Power generation tanks like never before

27 Apr, 2023

Pakistan’s grid power generation in March 2023 dipped 16 percent year-on-year. This has never happened before. Not even during peak Covid quarters. For better context, March of five years ago in 2018 saw slightly higher electricity generated through the grid. It has now been ten straight months of negative year-on-year growth for power generation – also a first. Worryingly, the 12-month moving average is now down 3 percent – something never seen before, as the moving average generation at 10.9 billion units is the lowest in 17 months. For 9MFY23, power generation is down 8 percent year-on-year.

While there is a lot to worry about, there is no element of surprise in how things have shaped up so far. A combination of factors is at play to ensure the system generation stays lower. It is a mix of genuine lack of organic demand growth, as households and businesses struggle to make ends meet. Secondly, the paucity of dollars means the authorities have also made deliberate attempts to keep the system running at unusually low levels. Mind you, imported fuel still constitutes a significant chunk of the power generation mix.

Frequent rounds of massive upwards adjustment in consumer end tariff via base tariff increase, quarterly adjustments, surcharges, and subsidy rationalization – have led to an unprecedented hike in electricity bills.
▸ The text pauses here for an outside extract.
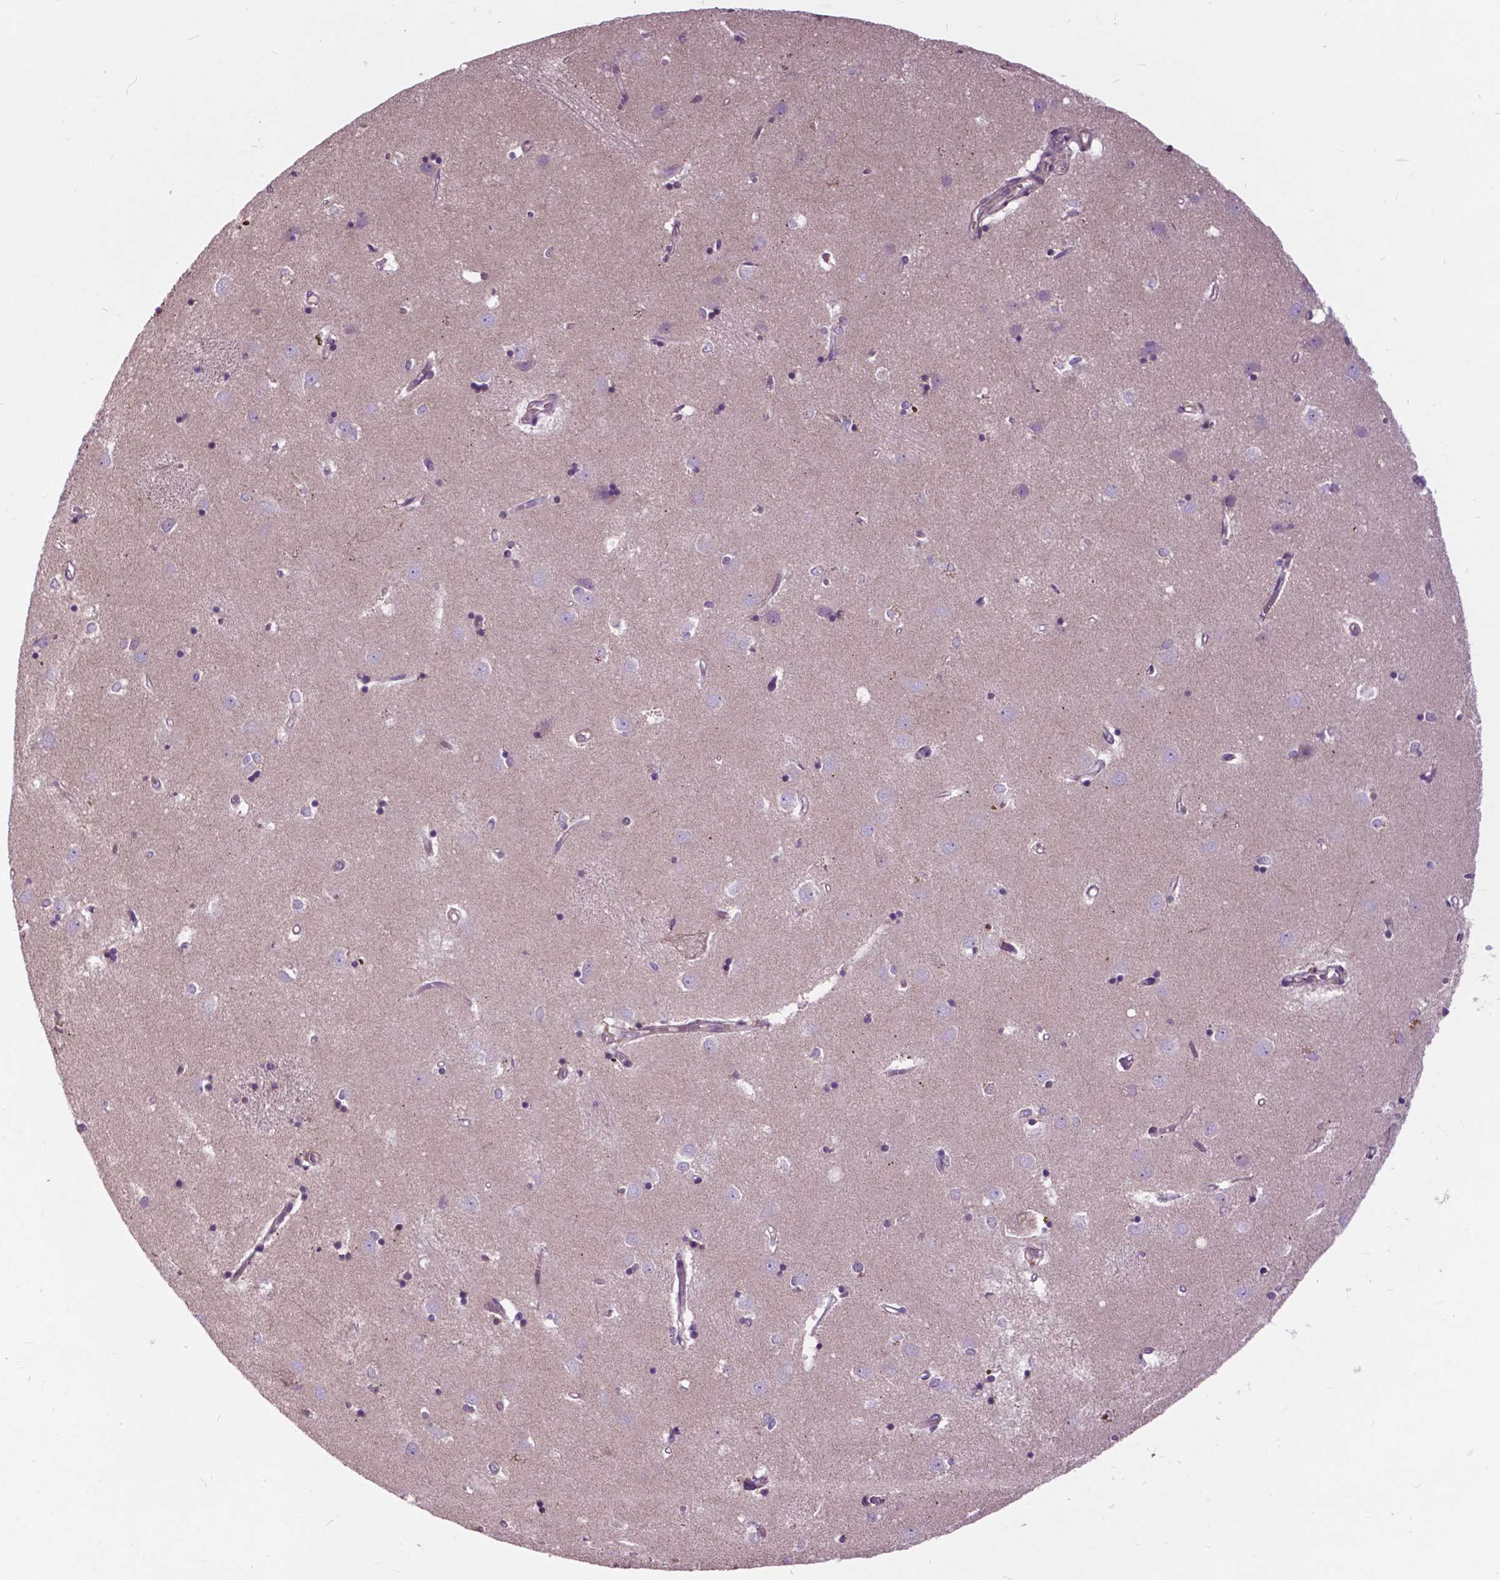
{"staining": {"intensity": "weak", "quantity": "25%-75%", "location": "cytoplasmic/membranous"}, "tissue": "caudate", "cell_type": "Glial cells", "image_type": "normal", "snomed": [{"axis": "morphology", "description": "Normal tissue, NOS"}, {"axis": "topography", "description": "Lateral ventricle wall"}], "caption": "Immunohistochemical staining of benign human caudate demonstrates low levels of weak cytoplasmic/membranous expression in approximately 25%-75% of glial cells. (DAB IHC with brightfield microscopy, high magnification).", "gene": "ARAF", "patient": {"sex": "male", "age": 54}}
The hike is sharper than what the CPI readings would usually tell, for the PBS’ inability to capture the impact in the right manner. What is certain is that electricity demand, especially from the households, will come down sharply after the sharp tariff increase, and also, the generally high inflation.

The LSM growth has nosedived in double digits, mirrored well by the power generation numbers. Although, commercial and industrial power demand should be stickier than the domestic sector, the removal of concessional tariff for all industries – in addition to imposition of surcharge – appears too big an increase to not have an impact on industrial power demand. And then add the overall economic condition, especially import curbs, as industries are running well below capacities.

The severity of situation is evident from the fact that coal-based generation for the past two months has stayed under 15 percent of the generation mix. For the comparable periods in the past three years, coal was the leading fuel source, contributing well over a quarter of total electricity generated. Nuclear power has been the saving grace with the highest contribution, making up for reduced RLNG and coal-based generation, and also lowering overall fuel cost. Even with a 40 percent higher reference-based tariff from the same period last year, monthly fuel price adjustment for March 2023 would be close to Rs1.15/unit.

With summers approaching fast, the authorities need to ensure adequate fuel availability to avert frequency related outages, in case the demand load goes up.